3.6 KiB
Performance tester for rlink rblk/wblk
The dmaperf.tcl script measures the performance of rlink rblk and
wblk block transfer commands. It tests transfer sizes of 256, 512, 1024,
and 1536 words of 16 bit. To study backpressure due to CPU activities, five
different CPU run modes are tested:
-1 CPU halted
0 CPU executes a WAIT instruction
1 CPU executes `inc r1` (just 2 cycles per instruction)
2 CPU executes `ashc @v,r2` with v=31. (the currently slowest instruction)
3 CPU copies data with maximal cache contention
The scripts prints a table with test results, typical results are given below.
Start on w11
See general notes on
To run the noboot code use
ti_w11 <opt> -b @dmaperf_run.tcl
with the options <opt> as described in
Rlink and Backend Server setup.
Typical results
FT2232HQ based board
The FT2232HQ based serial interface on newer Digilent boards provides a
serial link speed of 12 MBit/s. dmaperf.tcl gives on a Basys3 board
(data taken 2023-02-06):
bsize= 256 512 1024 1536 wrd
code blk/s KB/s blk/s KB/s blk/s KB/s blk/s KB/s
wblk
-1 500 250 333 333 250 500 200 601
0 499 250 333 333 249 498 200 599
1 499 250 333 333 250 499 200 599
2 497 249 333 333 250 499 179 538
3 499 250 333 333 250 499 200 599
rblk
-1 499 249 334 334 273 547 250 751
0 499 250 352 352 281 562 249 748
1 498 249 350 350 295 590 249 748
2 499 250 340 340 272 545 249 746
3 499 250 335 335 279 558 250 749
For small transfer sizes the throughput is limited by the link command latency
while for larger transfer sizes the throughput approaches the link speed.
No backpressure from CPU activities is seen with one exception.

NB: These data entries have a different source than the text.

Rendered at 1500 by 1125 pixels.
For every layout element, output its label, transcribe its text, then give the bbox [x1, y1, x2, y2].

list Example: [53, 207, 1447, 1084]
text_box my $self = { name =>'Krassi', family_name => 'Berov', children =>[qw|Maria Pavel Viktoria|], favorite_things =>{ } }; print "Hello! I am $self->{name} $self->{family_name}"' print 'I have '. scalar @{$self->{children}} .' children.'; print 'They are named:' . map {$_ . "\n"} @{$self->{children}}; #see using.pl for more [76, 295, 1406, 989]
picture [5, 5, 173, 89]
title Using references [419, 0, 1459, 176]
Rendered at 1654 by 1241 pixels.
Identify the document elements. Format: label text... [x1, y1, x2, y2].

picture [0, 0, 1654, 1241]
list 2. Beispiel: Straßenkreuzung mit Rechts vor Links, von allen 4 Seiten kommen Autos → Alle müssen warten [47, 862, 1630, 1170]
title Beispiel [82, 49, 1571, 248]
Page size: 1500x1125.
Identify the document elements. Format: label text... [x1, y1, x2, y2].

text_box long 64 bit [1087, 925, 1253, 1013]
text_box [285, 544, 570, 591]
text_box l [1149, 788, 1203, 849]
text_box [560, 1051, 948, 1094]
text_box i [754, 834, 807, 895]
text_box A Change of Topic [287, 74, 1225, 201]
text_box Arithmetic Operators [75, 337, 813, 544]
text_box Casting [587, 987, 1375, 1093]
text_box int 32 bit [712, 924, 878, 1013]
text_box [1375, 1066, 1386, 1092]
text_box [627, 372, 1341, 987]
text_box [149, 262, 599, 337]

The modest
reduction seen for wblk transfers with maximal size of 1536 words with
a CPU running an endless loop of ashc @v,r2 is reproducible and most
likely a lock-in effect caused by the highly regular pattern of this test.
Cypress FX2 based board
The Cypress FX2 based interface on Digilent Nexys 2 and Nexys 3 boards provides
a link speed and a command latency only limited by USB2 properties.
dmaperf.tcl gives on a Nexys 2 board (data taken 2014-12-27):
bsize= 256 512 1024 1536 wrd
code blk/s KB/s blk/s KB/s blk/s KB/s blk/s KB/s
wblk
-1 2653 1327 2614 2614 1924 3848 1574 4723
0 2644 1322 2644 2644 1990 3980 1594 4782
1 2653 1327 2653 2653 1980 3960 1604 4812
2 2000 1000 1584 1584 1000 2000 725 2176
3 2644 1322 1990 1990 1327 2653 1020 3059
rblk
-1 3921 1960 2653 2653 2653 5307 2614 7842
0 3941 1970 2653 2653 2634 5267 1950 5851
1 3832 1916 2624 2624 2624 5248 1990 5970
2 1980 990 1594 1594 1149 2297 794 2382
3 2594 1297 2208 2208 1495 2990 1238 3713
With such an inherently fast connection, the backpressure due to CPU activities is clearly visible.